### INSTRUCTIONS FOR THE TASK
Please filter the entries for the word "Türkiye" and copy every line that has it.

Page images and extracted text
***

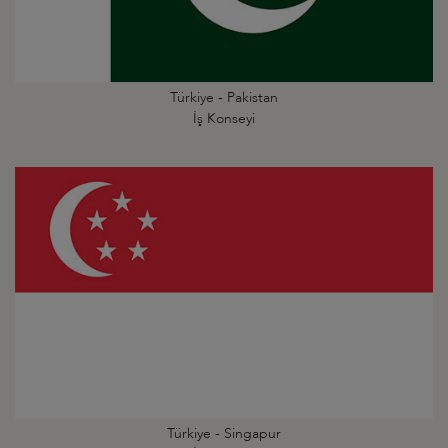
Türkiye - Pakistan
İş Konseyi
Türkiye - Singapur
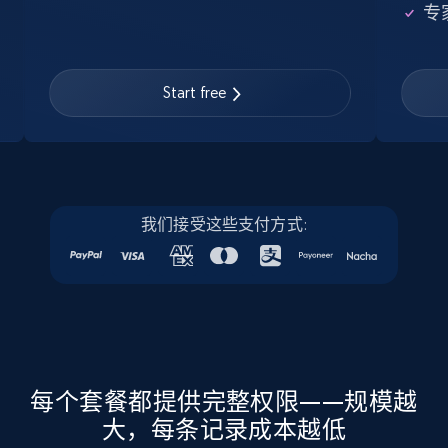
11.3K+
1.5K+
注册使用
专
Start free
LinkedIn posts - Discover new posts
company URL
URL, ID, User id, Use url, Title, Headline, Post
text, Date posted, and more.
我们接受这些支付方式:
11.3K+
1.5K+
注册使用
X (formerly Twitter) - Posts
ID, User posted, Name, Description, Date
posted, Photos, URL, Quoted post, and more.
每个套餐都提供完整权限——规模越
大，每条记录成本越低
10.4K+
1.2K+
注册使用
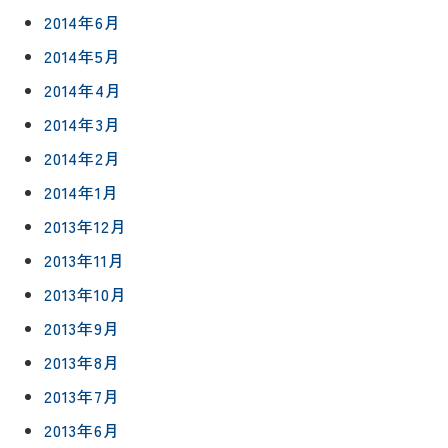
2014年6月
2014年5月
2014年4月
2014年3月
2014年2月
2014年1月
2013年12月
2013年11月
2013年10月
2013年9月
2013年8月
2013年7月
2013年6月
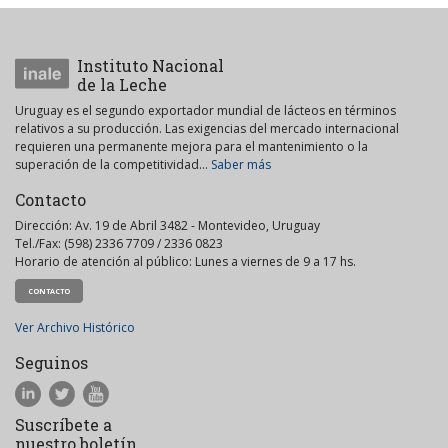
Instituto Nacional
de la Leche
Uruguay es el segundo exportador mundial de lácteos en términos
relativos a su producción. Las exigencias del mercado internacional
requieren una permanente mejora para el mantenimiento o la
superación de la competitividad...
Saber más
Contacto
Dirección: Av. 19 de Abril 3482 - Montevideo, Uruguay
Tel./Fax: (598) 2336 7709 / 2336 0823
Horario de atención al público: Lunes a viernes de 9 a 17 hs.
CONTACTO
Ver Archivo Histórico
Seguinos
Suscríbete a
nuestro boletín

***

### TASK SOLUTION
Türkiye - Pakistan
Türkiye - Singapur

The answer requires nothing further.